In their review of The Little Mermaid, the staff of TV Guide wrote that Ariel resembled "a big-haired, denatured Barbie doll, despite her hourglass figure and skimpy seashell brassiere."
Tamara Weston of Time wrote that while Ariel is less passive and more strong-willed than her predecessors, she still "gives up her voice to be with a man" who comes to her rescue at the film's climax. Hal Hinson of The Washington Post wrote that it would be difficult for children to relate to Ariel's "feelings of disenchantment and longing for another world" and that she "doesn't have much personality." However, he also wrote a positive statement about Ariel, saying it was "refreshing ... to see a heroine who has some sense of what she wants and the resources to go after it." Nell Minow of Common Sense Media had a mixed view of Ariel, praising her for being "adventuresome, rebellious, and brave," but also criticizing that she "gives up everything – her family, her home, her voice – for love, even though her trust in the sea witch puts everyone she loves in danger." Daphne Lee of The Star called Ariel "annoying" and went on to state that she "is a silly girl who gives up her voice and her family for a man she knows next to nothing about."

It was largely the results of these initial negative reviews regarding Ariel, that resulted in then-Disney Animation chairman Jeffrey Katzenberg deciding to add in a "feminist twist" to the next Disney fairy tale adaptation, Beauty and the Beast, and by extension make the film's female protagonist, Belle, into a feminist, as well as hire Linda Woolverton to act as the main screenwriter for the film. Despite her mixed critical reception, Ariel remains popular with audiences and is considered one of Disney's most iconic and beloved animated characters, with her specific color combination of red hair, lavender seashells, and green tail making her distinctly identifiable. An IMDb poll showed Ariel to be the second most alluring animated character after Jessica Rabbit. In August 2011, Jodi Benson was honored as a Disney Legend for her work as Ariel and her other projects at Disney. Although Belle is still often regarded and praised as Disney's first true feminist princess, fans and critics state that Ariel is because of her desire for independence, as well as being the first Disney princess to save her prince's life in her film.

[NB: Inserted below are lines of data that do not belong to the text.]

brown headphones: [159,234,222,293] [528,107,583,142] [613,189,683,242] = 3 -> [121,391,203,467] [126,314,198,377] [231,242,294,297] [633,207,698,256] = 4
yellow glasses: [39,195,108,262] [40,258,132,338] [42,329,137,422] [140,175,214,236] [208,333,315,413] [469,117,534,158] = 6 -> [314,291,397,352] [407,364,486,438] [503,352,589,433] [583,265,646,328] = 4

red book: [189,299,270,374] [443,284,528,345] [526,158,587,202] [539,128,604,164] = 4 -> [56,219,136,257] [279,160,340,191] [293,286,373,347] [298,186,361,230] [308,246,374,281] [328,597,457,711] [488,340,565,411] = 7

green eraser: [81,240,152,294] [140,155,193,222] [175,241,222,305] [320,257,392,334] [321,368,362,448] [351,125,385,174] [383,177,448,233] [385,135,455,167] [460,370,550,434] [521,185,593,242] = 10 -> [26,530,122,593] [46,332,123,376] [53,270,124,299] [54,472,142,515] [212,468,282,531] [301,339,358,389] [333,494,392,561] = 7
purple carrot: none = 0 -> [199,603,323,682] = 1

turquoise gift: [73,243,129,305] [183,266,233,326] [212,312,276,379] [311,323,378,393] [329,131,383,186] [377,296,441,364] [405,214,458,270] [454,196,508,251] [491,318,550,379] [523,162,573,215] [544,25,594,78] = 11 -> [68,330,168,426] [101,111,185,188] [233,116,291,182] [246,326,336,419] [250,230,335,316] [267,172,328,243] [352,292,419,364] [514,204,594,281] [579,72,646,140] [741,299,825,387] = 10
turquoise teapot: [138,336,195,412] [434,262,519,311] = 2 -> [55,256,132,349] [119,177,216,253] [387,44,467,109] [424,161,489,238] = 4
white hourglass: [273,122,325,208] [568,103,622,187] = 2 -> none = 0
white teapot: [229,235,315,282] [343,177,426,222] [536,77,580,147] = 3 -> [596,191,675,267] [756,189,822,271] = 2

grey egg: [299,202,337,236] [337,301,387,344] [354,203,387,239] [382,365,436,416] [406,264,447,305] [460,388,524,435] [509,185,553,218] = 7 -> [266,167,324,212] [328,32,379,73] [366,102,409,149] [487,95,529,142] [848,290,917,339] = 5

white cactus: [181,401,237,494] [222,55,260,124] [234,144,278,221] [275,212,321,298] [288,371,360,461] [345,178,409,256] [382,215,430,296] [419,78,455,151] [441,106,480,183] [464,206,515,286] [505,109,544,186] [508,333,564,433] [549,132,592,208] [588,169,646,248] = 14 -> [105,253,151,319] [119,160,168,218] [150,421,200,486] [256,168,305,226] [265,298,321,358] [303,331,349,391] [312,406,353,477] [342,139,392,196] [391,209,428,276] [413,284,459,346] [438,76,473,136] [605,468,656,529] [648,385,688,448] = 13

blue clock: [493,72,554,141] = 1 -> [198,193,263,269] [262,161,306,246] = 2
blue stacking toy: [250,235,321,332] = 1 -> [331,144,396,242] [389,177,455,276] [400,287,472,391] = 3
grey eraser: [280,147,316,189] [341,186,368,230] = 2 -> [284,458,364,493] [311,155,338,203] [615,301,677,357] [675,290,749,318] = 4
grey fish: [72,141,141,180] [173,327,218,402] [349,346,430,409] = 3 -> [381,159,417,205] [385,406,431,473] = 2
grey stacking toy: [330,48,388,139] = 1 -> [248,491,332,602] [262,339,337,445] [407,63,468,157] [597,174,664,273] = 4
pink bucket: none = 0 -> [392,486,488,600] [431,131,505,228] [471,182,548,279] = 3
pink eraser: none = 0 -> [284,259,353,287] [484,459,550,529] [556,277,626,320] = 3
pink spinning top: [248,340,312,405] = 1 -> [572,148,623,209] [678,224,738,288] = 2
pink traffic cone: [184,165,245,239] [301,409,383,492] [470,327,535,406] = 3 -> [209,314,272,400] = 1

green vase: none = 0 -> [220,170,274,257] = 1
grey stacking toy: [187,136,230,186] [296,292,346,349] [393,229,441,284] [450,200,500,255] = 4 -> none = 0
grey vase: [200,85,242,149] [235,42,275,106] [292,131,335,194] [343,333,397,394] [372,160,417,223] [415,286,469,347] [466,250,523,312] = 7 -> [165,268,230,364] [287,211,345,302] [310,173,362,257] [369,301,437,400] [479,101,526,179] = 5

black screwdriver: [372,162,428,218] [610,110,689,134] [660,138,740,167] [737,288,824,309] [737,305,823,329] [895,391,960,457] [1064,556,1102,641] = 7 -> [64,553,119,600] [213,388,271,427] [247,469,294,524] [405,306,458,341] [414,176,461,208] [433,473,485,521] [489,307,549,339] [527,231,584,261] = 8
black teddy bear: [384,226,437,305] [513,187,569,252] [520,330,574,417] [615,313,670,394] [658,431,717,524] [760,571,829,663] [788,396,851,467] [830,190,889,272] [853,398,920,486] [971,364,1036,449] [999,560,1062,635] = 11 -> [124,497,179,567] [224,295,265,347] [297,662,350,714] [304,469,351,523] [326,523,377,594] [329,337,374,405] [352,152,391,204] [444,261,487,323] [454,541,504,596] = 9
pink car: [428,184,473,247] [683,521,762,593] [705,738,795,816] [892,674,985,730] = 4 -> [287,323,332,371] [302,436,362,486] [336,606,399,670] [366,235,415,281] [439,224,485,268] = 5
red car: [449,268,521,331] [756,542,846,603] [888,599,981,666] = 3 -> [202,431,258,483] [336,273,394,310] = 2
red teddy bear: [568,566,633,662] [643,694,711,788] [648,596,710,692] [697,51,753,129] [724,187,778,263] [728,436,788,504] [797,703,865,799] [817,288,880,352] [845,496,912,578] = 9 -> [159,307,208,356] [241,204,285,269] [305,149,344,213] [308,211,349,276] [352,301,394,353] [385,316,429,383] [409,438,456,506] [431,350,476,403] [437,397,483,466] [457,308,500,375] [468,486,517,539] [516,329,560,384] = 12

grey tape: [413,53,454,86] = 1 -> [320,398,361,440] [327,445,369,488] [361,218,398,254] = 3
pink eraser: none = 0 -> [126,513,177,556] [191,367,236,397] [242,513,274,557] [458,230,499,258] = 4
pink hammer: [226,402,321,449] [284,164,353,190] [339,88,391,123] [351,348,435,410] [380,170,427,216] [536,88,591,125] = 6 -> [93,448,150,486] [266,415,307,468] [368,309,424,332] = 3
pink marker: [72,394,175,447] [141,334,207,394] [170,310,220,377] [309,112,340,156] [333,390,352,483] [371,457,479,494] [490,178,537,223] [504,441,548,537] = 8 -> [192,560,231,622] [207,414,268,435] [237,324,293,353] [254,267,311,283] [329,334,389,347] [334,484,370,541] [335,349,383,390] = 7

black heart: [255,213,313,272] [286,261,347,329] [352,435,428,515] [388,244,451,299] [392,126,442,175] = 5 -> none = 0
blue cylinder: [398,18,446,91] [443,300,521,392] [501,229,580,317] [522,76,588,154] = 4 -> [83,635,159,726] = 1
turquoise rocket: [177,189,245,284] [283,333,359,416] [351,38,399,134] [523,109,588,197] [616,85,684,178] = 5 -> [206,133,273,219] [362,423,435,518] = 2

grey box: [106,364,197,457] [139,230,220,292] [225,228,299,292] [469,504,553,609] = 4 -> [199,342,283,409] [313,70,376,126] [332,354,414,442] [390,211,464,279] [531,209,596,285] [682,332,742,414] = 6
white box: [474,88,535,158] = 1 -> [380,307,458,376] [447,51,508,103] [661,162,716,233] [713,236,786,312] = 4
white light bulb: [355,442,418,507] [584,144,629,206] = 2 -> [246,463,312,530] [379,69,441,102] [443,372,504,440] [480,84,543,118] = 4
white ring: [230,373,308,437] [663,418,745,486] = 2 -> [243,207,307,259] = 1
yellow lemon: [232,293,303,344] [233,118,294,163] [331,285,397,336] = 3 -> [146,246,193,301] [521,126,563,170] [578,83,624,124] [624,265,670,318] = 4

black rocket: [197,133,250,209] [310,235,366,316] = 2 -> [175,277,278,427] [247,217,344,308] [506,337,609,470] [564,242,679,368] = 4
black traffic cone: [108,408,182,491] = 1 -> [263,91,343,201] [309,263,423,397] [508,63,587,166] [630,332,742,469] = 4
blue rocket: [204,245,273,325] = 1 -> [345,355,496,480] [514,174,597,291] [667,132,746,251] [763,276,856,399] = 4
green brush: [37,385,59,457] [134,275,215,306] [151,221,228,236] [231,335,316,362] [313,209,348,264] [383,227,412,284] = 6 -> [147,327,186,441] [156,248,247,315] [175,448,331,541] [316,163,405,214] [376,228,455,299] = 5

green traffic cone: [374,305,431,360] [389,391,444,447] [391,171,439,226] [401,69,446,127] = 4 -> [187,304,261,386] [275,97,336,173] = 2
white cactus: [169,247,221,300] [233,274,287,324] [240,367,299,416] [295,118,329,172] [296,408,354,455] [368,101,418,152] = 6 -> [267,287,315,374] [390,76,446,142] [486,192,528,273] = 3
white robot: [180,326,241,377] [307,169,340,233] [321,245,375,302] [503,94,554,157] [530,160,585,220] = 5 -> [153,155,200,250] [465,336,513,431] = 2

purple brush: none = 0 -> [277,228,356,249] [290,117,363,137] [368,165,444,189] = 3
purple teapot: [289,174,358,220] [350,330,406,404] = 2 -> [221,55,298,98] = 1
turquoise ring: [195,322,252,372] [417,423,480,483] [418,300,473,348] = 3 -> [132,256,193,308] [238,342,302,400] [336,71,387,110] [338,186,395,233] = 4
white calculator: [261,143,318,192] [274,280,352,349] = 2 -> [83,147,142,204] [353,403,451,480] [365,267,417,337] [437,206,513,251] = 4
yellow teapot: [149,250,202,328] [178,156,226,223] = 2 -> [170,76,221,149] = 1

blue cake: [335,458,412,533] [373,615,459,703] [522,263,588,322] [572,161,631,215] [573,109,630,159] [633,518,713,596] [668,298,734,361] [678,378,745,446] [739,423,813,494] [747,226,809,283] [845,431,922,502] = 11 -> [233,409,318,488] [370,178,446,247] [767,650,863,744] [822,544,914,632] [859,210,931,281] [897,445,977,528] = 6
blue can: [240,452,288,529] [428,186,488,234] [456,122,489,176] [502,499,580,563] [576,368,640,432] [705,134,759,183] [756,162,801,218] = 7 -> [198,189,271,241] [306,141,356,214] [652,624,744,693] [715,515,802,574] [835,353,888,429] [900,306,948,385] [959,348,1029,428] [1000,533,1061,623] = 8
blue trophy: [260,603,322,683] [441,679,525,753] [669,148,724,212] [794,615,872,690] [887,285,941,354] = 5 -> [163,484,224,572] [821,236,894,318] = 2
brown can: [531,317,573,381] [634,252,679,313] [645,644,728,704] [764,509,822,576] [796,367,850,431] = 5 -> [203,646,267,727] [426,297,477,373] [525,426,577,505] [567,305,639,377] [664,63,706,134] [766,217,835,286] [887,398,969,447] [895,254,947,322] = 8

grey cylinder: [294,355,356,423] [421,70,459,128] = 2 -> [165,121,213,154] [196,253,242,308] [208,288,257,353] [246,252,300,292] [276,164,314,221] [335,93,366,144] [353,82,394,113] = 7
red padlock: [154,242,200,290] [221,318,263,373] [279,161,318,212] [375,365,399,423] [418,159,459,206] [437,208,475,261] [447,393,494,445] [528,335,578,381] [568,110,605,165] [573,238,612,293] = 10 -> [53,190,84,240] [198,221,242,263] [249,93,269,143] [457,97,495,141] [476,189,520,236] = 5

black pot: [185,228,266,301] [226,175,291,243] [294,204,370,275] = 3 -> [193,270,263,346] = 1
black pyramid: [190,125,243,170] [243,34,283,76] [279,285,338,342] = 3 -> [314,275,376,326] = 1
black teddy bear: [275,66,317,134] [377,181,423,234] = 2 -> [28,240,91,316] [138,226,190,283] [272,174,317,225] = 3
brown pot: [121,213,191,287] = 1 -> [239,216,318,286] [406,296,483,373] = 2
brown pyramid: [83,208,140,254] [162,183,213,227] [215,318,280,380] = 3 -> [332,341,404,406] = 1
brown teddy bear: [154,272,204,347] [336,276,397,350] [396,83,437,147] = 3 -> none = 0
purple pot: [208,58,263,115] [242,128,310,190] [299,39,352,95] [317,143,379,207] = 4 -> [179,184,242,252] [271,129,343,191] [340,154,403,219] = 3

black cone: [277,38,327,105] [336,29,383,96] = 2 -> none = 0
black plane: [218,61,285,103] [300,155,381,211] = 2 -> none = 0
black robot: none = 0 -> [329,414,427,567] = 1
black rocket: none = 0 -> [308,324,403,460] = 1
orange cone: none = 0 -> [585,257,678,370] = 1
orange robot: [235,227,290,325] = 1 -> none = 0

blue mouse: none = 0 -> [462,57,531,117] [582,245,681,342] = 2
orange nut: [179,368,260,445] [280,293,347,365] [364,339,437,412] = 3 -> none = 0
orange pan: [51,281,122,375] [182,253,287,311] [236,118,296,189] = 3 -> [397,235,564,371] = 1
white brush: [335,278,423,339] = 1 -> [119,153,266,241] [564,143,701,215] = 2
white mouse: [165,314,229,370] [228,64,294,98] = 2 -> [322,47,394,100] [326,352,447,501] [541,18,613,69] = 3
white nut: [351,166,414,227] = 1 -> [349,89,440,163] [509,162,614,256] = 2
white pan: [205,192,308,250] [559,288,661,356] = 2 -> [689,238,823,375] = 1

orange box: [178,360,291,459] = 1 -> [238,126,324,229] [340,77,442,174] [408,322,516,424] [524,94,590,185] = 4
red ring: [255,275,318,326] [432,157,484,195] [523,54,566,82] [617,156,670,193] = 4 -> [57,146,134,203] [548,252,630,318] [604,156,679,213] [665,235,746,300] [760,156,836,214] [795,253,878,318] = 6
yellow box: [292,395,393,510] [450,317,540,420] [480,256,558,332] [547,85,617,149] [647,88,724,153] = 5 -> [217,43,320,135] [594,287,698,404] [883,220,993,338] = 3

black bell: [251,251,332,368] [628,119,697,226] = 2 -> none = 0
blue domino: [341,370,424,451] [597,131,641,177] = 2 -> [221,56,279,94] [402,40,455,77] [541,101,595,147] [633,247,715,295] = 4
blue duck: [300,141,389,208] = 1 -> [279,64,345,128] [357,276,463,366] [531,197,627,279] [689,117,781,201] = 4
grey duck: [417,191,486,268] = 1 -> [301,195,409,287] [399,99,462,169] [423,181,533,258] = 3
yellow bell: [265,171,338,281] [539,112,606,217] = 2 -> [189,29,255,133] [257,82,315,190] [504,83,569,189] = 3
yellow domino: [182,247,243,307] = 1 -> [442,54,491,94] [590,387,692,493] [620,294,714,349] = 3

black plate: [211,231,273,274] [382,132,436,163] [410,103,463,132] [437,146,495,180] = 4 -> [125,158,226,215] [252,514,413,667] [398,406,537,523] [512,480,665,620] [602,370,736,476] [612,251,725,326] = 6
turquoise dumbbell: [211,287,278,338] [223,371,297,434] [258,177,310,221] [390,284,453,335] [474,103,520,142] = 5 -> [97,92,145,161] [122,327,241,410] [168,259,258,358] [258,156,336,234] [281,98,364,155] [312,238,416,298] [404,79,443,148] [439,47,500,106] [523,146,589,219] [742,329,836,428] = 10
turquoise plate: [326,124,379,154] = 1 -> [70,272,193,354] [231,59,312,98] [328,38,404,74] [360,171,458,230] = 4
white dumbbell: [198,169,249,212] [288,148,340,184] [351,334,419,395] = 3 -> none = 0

A bi-annual convention called ArielCon is dedicated to the character. Ariel is an official "ambassador" for the "Keep Our Oceans Clean" campaign by Environmental Defense, The National Maritime Sanctuary, and The National Oceanic and Atmospheric Administration. From 2007 onwards, Disney launched an advertising campaign called Disney Dreams Portraits featuring celebrities dressed up as various Disney characters and photographed Annie Leibovitz; Julianne Moore was photographed as Ariel for this campaign.

"Hipster Ariel" has become a popular internet meme, utilizing a screenshot of Ariel with photoshopped glasses accompanied by a humorous caption. The popularity of the Hipster Ariel meme also led Funko to produce a line of Funko Pop figures based on the Hipster Disney Princess meme. Ariel's distinct appearance makes her the subject of "look-alike" events and competitions.